Quiet, please.
Baseball is in the throes of trying to relocate the Expos, forever wrestling with potential sites, starting with possibly Harpers Ferry, W.Va.
Baseball is in the habit of coming up with improbable suitors, no disrespect intended to the romantics in either the District or Northern Virginia.
This is merely business, both icky and tedious, steeped in the tear-covered faces of yesteryear.
Many of the nearly dead white men in the vicinity cling to the false deity of Joe DiMaggio, the late ballplayer whose grace was one of the subjects on ESPN Classic the other night.
The faded men dispensing poetry in DiMaggio’s memory appeared to regret not having a child by him.
The sadness cut both ways, both for DiMaggio and the shriveled sleuths clinging to worshipful notions.
Baseball feeds on this curious dynamic while lacking the courtesy to provide an air-sickness bag to those who experience indigestion around the pretentiousness of Bob Costas, the itty-bitty fellow who aspires to live in the cosmos.
Costas, in his defense, has been in an extended recovery period since Vince McMahon threatened to hurt him with a pinkie.
Nausea has come to be an unfortunate by-product of the game, both on the field and off it, depending on your view of Mark McGwire, Sammy Sosa and Barry Bonds.
Washington is hardly a baseball town, just demographically in the heavens. Washington is a football town. Basketball, too. Ted Leonsis, one of the casualties of hockey, is losing $30million this season in discovery of the principle.
Washington is perhaps a victim of baseball’s proclivity to live in the past. The 2004 Washington is distinct from 1971 Washington, the last time there was baseball in the local environment.
The absence of the Senators, thank goodness, has never risen to the weepy sentimentalism of the Brooklyn Dodgers. Washington actually beats Brooklyn by one relocation, counting the Griffith-led Senators before the Short-led Senators.
If anything, given the limited legacy of these mom-and-pop operators, baseball owes Washington instead of the other way around.
The insult to Washington’s injuries is baseball’s teasing manner.
Baseball has been on the verge of returning to Washington since the ’70s, with first the San Diego Padres, which has come to be the closed-door carrot of improving conditions elsewhere.
The Washington region is seemingly up against the same tact, considering the modest civic options and the nomadic sentence before the Expos.
Hampton Roads?
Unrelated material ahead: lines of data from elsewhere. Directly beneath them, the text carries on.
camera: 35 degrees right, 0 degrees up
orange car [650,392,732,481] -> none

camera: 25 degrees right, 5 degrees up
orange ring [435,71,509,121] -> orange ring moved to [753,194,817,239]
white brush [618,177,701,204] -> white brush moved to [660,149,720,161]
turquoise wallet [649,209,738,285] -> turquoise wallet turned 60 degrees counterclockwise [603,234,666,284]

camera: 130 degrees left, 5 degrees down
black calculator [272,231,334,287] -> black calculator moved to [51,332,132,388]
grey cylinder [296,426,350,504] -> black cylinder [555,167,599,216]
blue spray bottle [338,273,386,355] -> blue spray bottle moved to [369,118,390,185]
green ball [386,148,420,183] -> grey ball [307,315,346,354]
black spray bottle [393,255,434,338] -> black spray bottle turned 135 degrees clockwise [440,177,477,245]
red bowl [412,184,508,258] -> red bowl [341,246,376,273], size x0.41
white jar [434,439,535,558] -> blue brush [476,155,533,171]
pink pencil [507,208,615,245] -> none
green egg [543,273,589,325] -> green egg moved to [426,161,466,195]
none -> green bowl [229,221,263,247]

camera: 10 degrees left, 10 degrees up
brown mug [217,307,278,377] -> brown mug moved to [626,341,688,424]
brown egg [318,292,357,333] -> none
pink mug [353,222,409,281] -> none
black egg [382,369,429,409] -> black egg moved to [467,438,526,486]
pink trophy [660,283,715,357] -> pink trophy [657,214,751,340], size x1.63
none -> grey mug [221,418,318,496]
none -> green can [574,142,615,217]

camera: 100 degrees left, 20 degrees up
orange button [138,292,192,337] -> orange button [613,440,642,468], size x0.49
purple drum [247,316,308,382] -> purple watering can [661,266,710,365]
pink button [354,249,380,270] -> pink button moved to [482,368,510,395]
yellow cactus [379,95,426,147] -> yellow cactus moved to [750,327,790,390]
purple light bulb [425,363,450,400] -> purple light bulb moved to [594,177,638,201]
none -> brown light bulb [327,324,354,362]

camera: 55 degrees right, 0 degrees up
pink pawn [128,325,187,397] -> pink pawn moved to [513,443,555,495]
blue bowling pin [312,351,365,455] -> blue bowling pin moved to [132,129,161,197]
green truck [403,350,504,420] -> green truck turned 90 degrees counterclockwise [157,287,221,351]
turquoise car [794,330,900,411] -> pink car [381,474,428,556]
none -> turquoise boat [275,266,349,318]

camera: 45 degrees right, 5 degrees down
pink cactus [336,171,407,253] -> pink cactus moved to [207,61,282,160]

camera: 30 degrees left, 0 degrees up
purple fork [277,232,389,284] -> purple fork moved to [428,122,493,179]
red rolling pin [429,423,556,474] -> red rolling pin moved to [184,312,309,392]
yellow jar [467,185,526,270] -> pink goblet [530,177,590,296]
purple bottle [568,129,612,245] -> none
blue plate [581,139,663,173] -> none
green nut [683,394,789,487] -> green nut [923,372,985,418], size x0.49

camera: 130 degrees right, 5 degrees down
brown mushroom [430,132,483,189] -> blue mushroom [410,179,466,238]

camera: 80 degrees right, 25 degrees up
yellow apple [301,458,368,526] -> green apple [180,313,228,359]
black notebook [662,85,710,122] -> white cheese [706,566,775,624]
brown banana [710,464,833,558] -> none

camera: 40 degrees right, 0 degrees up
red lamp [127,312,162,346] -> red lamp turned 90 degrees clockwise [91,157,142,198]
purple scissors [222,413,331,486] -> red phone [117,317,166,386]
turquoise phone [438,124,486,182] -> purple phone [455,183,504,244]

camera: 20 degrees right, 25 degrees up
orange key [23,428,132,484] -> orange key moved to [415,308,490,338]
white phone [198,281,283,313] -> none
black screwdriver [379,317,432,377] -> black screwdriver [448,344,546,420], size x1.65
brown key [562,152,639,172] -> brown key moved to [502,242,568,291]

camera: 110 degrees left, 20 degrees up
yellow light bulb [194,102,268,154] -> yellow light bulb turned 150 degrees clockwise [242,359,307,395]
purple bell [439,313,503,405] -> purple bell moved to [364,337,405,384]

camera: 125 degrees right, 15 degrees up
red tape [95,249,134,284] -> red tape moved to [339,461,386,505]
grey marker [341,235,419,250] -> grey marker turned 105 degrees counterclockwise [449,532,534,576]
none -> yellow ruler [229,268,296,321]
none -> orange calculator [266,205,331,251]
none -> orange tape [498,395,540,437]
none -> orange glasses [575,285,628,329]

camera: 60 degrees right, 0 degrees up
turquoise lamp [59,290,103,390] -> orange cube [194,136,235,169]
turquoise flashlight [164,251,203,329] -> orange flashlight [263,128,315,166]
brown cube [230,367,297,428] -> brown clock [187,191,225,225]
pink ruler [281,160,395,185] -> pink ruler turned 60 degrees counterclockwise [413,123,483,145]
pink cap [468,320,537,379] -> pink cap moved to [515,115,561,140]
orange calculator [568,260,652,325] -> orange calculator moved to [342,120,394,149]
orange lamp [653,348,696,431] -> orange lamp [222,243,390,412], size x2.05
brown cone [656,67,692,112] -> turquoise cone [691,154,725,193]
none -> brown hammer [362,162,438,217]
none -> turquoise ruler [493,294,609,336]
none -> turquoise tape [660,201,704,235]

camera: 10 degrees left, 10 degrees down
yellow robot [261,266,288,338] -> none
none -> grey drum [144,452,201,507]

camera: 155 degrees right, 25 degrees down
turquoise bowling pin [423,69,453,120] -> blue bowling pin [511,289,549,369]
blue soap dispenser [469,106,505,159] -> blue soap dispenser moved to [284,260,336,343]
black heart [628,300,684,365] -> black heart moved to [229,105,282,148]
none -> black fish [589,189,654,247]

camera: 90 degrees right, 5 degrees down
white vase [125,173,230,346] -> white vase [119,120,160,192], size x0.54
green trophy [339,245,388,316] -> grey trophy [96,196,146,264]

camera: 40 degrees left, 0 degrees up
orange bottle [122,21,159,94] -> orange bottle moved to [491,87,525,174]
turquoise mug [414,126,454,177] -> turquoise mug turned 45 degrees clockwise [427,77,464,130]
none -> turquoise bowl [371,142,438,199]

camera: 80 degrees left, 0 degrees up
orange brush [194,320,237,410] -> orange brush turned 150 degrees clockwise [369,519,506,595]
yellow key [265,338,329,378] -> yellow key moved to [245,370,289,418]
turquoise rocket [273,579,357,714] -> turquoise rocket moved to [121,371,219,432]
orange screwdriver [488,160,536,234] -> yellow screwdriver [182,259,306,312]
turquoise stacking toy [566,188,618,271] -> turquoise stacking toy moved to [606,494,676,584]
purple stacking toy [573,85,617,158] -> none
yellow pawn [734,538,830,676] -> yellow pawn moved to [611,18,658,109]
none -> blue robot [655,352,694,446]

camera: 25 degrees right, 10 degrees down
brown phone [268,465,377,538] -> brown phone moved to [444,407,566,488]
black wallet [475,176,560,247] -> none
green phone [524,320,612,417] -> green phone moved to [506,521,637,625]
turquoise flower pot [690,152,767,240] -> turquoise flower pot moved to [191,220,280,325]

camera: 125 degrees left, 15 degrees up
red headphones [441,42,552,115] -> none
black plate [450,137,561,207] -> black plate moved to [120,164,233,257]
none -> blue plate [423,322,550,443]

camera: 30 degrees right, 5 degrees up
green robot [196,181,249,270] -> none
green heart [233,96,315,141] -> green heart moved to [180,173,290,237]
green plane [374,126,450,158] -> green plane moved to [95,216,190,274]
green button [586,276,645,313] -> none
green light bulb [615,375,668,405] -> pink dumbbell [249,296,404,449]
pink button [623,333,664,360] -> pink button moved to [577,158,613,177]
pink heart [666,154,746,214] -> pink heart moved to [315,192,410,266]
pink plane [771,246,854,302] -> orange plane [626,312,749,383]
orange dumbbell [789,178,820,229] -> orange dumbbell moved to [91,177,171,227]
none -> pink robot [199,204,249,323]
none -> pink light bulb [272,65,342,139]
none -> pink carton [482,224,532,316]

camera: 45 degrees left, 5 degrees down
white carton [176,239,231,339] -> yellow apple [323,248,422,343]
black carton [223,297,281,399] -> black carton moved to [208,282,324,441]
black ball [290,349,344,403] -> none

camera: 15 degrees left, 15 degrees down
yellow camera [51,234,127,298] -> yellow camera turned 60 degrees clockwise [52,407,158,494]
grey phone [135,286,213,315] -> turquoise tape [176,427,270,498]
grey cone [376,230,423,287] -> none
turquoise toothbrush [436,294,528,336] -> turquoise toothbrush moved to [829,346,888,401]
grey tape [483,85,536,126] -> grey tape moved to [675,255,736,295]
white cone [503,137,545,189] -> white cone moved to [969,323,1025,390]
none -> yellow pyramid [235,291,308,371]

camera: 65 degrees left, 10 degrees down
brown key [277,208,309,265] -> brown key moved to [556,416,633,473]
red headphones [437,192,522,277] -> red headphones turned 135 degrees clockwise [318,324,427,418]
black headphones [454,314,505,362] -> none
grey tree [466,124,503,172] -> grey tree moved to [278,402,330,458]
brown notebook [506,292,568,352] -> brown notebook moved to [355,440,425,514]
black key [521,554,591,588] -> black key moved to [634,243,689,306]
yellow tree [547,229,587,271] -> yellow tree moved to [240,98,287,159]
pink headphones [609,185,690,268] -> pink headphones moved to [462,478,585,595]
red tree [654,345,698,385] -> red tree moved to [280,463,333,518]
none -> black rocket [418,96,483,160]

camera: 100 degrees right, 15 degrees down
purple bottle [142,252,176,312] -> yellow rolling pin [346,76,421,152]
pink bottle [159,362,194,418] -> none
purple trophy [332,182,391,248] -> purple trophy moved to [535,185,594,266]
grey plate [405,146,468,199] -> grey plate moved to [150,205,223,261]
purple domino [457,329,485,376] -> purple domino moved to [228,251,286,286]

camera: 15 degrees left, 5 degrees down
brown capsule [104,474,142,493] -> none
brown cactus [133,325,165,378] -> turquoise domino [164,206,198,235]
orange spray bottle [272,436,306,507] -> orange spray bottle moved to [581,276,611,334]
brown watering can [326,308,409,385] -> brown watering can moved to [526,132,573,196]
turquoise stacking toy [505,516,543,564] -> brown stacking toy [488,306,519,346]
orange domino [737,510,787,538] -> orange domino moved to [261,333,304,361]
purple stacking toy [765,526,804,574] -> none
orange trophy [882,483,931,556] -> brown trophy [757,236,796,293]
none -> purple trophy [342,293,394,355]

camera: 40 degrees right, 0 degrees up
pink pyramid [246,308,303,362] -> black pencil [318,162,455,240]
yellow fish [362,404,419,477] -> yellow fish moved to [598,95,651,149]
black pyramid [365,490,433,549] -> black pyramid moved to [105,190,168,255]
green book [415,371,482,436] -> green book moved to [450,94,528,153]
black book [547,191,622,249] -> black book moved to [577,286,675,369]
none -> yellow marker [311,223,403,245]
Las Vegas? Monterrey, Mexico? San Juan, Puerto Rico?
Baseball delivers no punch line with the other candidates, just milquetoast proclamations following sense-dulling meetings.
The undertaking has descended to the level of watching neighbors take out their trash to the front curb.
In the spirit of the times, perhaps Bob DuPuy and all the rest could use a performance-enhancing substance to facilitate the thought process.
They impose deadlines just to break them.
You never know which municipality might shake out from the next deadline.
At this pace, Walla Walla, Wash., eventually could muster the resources to solicit a visit from members of the relocation committee.
If it matters, baseball is promising to resolve the bloated travel expenses of the Expos by the 2005 season.
The groups in D.C. and Northern Virginia accept this as a faint sign of enlightenment.
One D.C. backer expressed an anxiousness in helping baseball eliminate its relocation crisis.
Groveling is an aerobic activity in Washington, whether the gasbags are trolling for campaign funds or a baseball team.
Baseball has only the temperance of Peter Angelos to lose by dumping the Expos on either D.C. or Northern Virginia.
Either market, one and the same in many respects, is capable of rustling up a crowd for the most marginal functions. That should be enough to appease the owners, Angelos excluded. The Expos exist because of their charitable donations, which gets old, as David Stern has found with the WNBA.
Yet baseball, try as it might to move beyond the inertia of the Expos, is lost in the cataclysmic possibilities of what could be. Their spare-change cup is not even half-empty.
So the Washington region remains on eternal hold, which is especially maddening to an ex-member of the Senators Fan Club.